» Aim of the exercise:
Reproduce, word for word, the part of the learning-agent text that opens with the words containing "An agent can" and closes with "of input/output examples.".

General Model of a Learning Agent

Percepts are used to improve agent's future behavior, as well as serving as the basis for current actions.
An agent can learn by observing its own decision-making process.
Learning may occur by simple memorization or may involve higher-level processes such as analogy.
We will focus on inductive learning: constructing a function called a hypothesis from a set of input/output examples.
The hypothesis represents the agent's current knowledge about how to respond in any given situation.
Most learning agents can be described in terms of four components:
- The Performance System selects actions in response to percepts.
- The Critic monitors the performance of the agent and generates feedback that can be used to improve performance.
- The Learning Algorithm uses feedback to update the internal hypothesis used by the Performance System.
- The Experiment Generator uses the updated hypothesis to generate new problems for the system to explore in order to maximize its rate of learning.
So far, our agent designs have focused on just the Performance System.
Performance standard should be external, so that the agent must adjust its performance to fit the standard, not the other way around.

» The data:
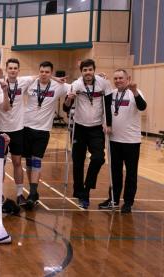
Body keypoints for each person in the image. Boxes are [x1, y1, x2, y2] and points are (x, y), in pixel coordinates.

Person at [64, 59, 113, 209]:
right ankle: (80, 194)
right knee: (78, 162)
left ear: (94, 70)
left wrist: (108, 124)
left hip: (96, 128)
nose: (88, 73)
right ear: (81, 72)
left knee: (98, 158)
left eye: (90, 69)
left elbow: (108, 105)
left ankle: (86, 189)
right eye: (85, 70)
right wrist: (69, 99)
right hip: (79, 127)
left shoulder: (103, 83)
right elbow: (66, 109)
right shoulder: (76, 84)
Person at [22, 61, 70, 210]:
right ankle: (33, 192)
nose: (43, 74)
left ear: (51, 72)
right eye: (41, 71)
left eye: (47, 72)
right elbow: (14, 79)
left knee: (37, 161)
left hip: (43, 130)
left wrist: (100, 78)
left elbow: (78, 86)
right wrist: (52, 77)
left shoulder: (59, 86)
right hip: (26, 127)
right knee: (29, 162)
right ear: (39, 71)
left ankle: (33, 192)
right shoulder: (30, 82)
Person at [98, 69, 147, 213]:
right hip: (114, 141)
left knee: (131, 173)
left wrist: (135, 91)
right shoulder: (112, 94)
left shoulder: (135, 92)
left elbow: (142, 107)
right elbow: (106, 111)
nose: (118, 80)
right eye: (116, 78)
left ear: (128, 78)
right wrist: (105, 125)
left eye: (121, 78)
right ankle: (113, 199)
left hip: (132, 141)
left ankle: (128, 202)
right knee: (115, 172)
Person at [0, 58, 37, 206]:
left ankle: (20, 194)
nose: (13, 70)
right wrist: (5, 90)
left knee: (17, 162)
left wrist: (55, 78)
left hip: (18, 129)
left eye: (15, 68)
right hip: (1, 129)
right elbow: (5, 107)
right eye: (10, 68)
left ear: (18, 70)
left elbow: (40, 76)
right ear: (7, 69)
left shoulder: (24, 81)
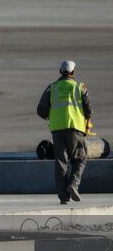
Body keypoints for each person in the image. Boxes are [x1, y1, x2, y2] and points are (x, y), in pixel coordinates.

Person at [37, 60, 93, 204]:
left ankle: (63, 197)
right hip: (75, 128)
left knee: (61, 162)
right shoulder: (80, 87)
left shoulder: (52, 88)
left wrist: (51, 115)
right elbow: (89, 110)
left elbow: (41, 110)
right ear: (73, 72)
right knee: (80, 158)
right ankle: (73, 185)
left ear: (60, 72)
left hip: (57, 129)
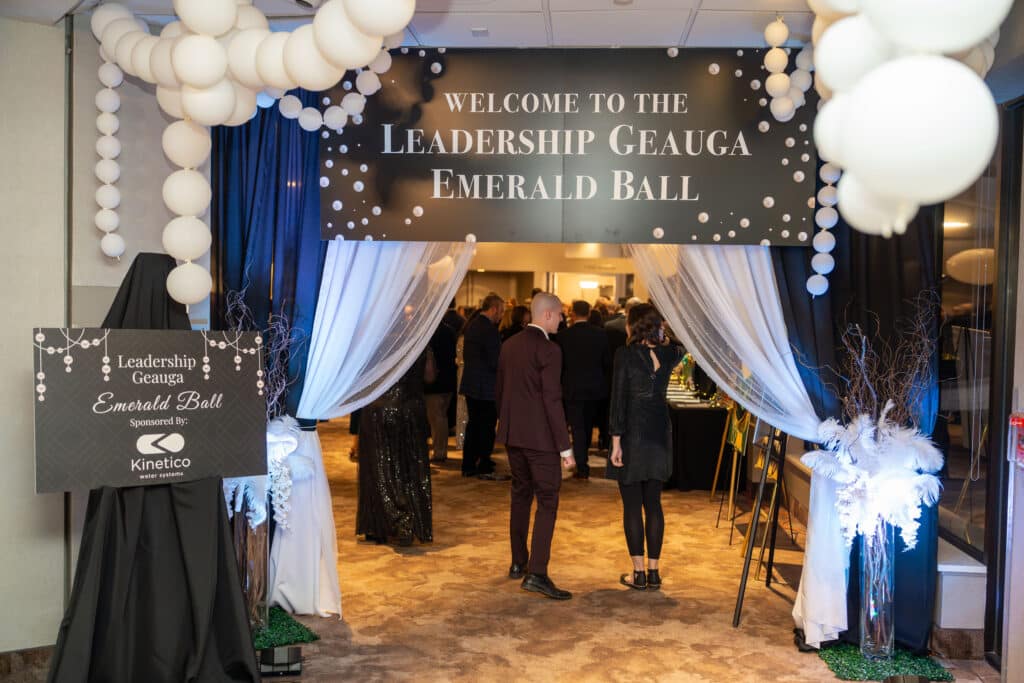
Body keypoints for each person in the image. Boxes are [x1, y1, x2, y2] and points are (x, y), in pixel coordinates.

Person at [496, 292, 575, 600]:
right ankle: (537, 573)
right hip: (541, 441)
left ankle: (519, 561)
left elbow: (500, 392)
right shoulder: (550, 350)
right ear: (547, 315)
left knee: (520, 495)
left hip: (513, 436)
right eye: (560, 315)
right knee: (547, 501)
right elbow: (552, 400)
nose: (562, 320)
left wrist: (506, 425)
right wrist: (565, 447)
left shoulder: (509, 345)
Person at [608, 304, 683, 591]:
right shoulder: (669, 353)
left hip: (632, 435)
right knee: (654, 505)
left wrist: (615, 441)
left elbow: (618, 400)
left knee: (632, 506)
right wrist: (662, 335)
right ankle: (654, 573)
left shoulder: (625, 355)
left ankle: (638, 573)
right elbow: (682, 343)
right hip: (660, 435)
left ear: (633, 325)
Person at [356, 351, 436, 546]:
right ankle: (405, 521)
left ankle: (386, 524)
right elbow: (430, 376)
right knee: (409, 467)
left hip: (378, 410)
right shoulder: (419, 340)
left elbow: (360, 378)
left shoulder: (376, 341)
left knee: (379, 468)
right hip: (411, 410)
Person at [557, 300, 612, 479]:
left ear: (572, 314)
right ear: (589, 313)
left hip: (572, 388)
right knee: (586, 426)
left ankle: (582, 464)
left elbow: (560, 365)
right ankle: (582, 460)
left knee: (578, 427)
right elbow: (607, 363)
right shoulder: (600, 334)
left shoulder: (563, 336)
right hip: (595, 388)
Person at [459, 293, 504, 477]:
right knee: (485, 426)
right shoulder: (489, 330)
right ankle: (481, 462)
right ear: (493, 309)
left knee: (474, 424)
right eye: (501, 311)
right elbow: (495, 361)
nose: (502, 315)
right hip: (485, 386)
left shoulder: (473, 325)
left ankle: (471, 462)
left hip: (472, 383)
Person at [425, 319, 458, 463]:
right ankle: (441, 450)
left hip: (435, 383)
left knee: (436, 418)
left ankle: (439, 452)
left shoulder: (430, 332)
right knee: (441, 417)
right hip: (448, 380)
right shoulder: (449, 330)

» Response area:
An agent can learn by observing its own decision-making process.
Learning may occur by simple memorization or may involve higher-level processes such as analogy.
We will focus on inductive learning: constructing a function called a hypothesis from a set of input/output examples.